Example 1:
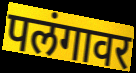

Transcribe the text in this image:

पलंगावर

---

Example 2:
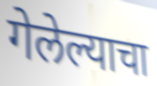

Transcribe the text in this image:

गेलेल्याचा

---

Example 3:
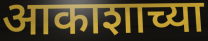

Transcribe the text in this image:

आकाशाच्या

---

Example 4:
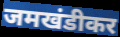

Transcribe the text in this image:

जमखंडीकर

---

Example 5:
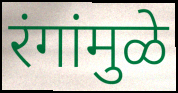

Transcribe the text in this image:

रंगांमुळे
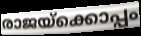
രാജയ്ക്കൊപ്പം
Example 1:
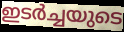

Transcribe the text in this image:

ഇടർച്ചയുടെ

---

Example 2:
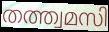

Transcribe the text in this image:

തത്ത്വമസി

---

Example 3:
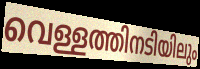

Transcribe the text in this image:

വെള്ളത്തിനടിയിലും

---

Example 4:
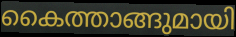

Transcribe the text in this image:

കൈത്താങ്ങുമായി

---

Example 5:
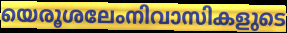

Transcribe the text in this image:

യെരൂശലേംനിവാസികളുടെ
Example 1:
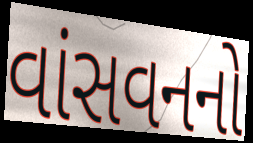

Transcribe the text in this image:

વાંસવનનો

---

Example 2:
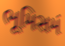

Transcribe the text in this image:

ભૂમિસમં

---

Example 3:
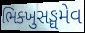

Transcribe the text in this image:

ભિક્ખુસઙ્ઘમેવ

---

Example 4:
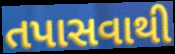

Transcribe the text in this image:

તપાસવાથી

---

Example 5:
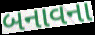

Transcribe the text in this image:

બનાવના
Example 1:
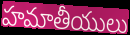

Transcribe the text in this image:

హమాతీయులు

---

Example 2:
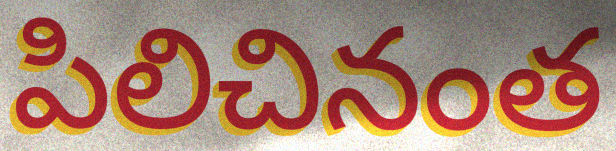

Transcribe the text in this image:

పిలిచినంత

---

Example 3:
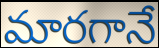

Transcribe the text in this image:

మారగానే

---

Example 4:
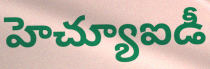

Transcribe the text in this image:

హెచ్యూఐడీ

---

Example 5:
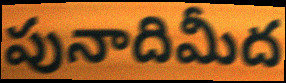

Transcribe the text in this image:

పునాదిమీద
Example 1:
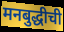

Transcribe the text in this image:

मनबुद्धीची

+ + + + + + +

**Action item:** The answer should match the data above word for word, with no pictures in it.

**Answer:**
Example 1:

Transcribe the text in this image:

पलंगावर

---

Example 2:

Transcribe the text in this image:

गेलेल्याचा

---

Example 3:

Transcribe the text in this image:

आकाशाच्या

---

Example 4:

Transcribe the text in this image:

जमखंडीकर

---

Example 5:

Transcribe the text in this image:

रंगांमुळे
രാജയ്ക്കൊപ്പം
Example 1:

Transcribe the text in this image:

ഇടർച്ചയുടെ

---

Example 2:

Transcribe the text in this image:

തത്ത്വമസി

---

Example 3:

Transcribe the text in this image:

വെള്ളത്തിനടിയിലും

---

Example 4:

Transcribe the text in this image:

കൈത്താങ്ങുമായി

---

Example 5:

Transcribe the text in this image:

യെരൂശലേംനിവാസികളുടെ
Example 1:

Transcribe the text in this image:

વાંસવનનો

---

Example 2:

Transcribe the text in this image:

ભૂમિસમં

---

Example 3:

Transcribe the text in this image:

ભિક્ખુસઙ્ઘમેવ

---

Example 4:

Transcribe the text in this image:

તપાસવાથી

---

Example 5:

Transcribe the text in this image:

બનાવના
Example 1:

Transcribe the text in this image:

హమాతీయులు

---

Example 2:

Transcribe the text in this image:

పిలిచినంత

---

Example 3:

Transcribe the text in this image:

మారగానే

---

Example 4:

Transcribe the text in this image:

హెచ్యూఐడీ

---

Example 5:

Transcribe the text in this image:

పునాదిమీద
Example 1:

Transcribe the text in this image:

मनबुद्धीची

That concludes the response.